### TEXT PASSAGE
= = =
The prevalence of limb anomalies in neonates is approximately 0.38% in China, with severe cases significantly affecting the survival and long-term quality of life of patients, most of whom require multiple operations [18, 19]. The malformations of tibial hemimelia may be unilateral or bilateral, and the tibia may be shortened, curved, dysplastic or even absent, along with various other limb deformities [20, 21]. There are different treatments for tibial hemimelia depending on the severity, and amputation is the most tried and proven method and is currently considered the gold standard of treatment for tibial hemimelia [20]. In our case, however, although the child’s shortened and “flattened” tibia had resulted in ankle dislocation and complete loss of standing ability, the parents could not accept amputation, and he ultimately underwent three operations for reconstructing the right lower limb structure and restoring function.

Tibial hemimelia is the result of abnormal limb bud development [22]. During embryonic development, bone formation is regulated by various signaling molecules, among which Hh is strongly involved. The Hh protein in mammals has three homologs, Shh, Indian hedgehog (Ihh) and Desert hedgehog (Dhh) [23]. At early stages of embryonic development, Shh regulates the formation of the zone of polarizing activity (ZPA) as a morphogen to establish the anterior-posterior (A-P) patterning of the embryonic limb bud [24, 25]. Ihh participates in the process of endochondral bone formation at late stages of embryonic development together with thyroid hormone-related peptide (PTHrP), which regulates growth plate and long bone development [26]. Previously reported tibial hemimelia associated with mutations in GLI3 and ZRS further validate the importance of the Shh signaling pathway in limb bud development [3, 4]. In addition to GLI3 and ZRS, Shh signaling is also regulated by the seven transmembrane protein SMO [27, 28].
= = =
### WHAT TO DO
Extend the passage on tibial hemimelia and limb development, picking up after its final sentence.

Point tracking data:
= = =
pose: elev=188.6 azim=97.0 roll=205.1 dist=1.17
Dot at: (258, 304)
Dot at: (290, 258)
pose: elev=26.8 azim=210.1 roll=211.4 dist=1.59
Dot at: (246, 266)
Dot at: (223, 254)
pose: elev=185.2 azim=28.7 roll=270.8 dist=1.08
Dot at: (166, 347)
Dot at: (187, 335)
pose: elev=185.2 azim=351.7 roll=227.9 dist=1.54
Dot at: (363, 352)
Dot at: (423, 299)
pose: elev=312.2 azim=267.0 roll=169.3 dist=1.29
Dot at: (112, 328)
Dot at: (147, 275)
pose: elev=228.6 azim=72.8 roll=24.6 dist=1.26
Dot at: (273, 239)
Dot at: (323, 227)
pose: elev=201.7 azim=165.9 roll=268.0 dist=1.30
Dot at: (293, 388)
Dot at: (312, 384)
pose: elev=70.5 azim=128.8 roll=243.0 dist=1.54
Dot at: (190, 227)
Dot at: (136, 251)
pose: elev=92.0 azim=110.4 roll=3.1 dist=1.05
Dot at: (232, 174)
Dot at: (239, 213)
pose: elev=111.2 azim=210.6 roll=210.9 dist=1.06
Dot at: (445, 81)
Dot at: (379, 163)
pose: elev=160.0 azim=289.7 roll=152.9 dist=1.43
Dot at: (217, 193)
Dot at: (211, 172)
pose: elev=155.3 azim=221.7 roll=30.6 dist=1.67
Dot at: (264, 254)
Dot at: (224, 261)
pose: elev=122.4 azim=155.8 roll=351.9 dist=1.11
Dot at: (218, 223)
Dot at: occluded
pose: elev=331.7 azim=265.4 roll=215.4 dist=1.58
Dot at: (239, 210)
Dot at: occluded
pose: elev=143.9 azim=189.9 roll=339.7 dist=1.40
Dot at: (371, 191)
= = =
### WRITTEN ANSWER
SMO protein plays a key role in transducing Hh signaling. When the Hh ligand binds to the patched protein, the patched-mediated inhibition of SMO is released, allowing the signal to be transduced [29]. Although no limb abnormalities have been reported to be associated with SMO mutations, as mentioned above, it is speculated that SMO may also be involved in regulating limb development through the Hh signaling pathway. This case had two point mutations in exon 2 of the SMO gene at 7q32.1, and both were missense, which will cause a single amino acid substitution instead of a change in protein length. The SMO protein is an integral membrane receptor with an extracellular cysteine rich domain (CRD), also called the Fz domain, a transmembrane domain and an intracellular domain. Both of these mutations are located in the CRD/Fz domain (65-181Aa), which may potentially disrupt the protein/ligand or sterol binding affinity of the SMO receptor. For the maternally derived mutation (c.536 C > T;p.T179M;rs115491500) according to the ACMG criteria is classified as “likely pathogenic”; nevertheless, the paternal mutation (c.443 A > G;p.Q148R) is classified as of “uncertain significance”. However, Q148 is located in a Helix motif formed by 8 amino acids (144-RTLCQATR-151; PDB: 5V56), and the Q > R substitution will change the local charge and polarity, leading to confirmation change and structural disturbance (Fig. 4b and c). Moreover, this Q148R substitution may somehow affect disulfide bond formation between amino acids 147 and 156 C (147-CQATRGPCAIVERERGWPDFLRC-156; UniRule PROSITE-ProRule: PRU00090). Thus, we speculate that the structure or function of the SMO protein may have been disrupted in our case, affecting Hh signal transduction and leading to the malformation condition of the proband.

In conclusion, we report a case of tibial hemimelia that may be associated with point mutations in the SMO gene. The finding could help provide targeted gene sequencing technology to improve the pregnancy screening of this family and fetuses with similar presentations. The data also suggest that SMO mutations may also be involved in the development of limb abnormalities in humans, and further studies are needed to confirm this, potentially improving the process of genetic studies of limb development.

Availability of data and materials

All data generated or analysed during this study are included in this published article.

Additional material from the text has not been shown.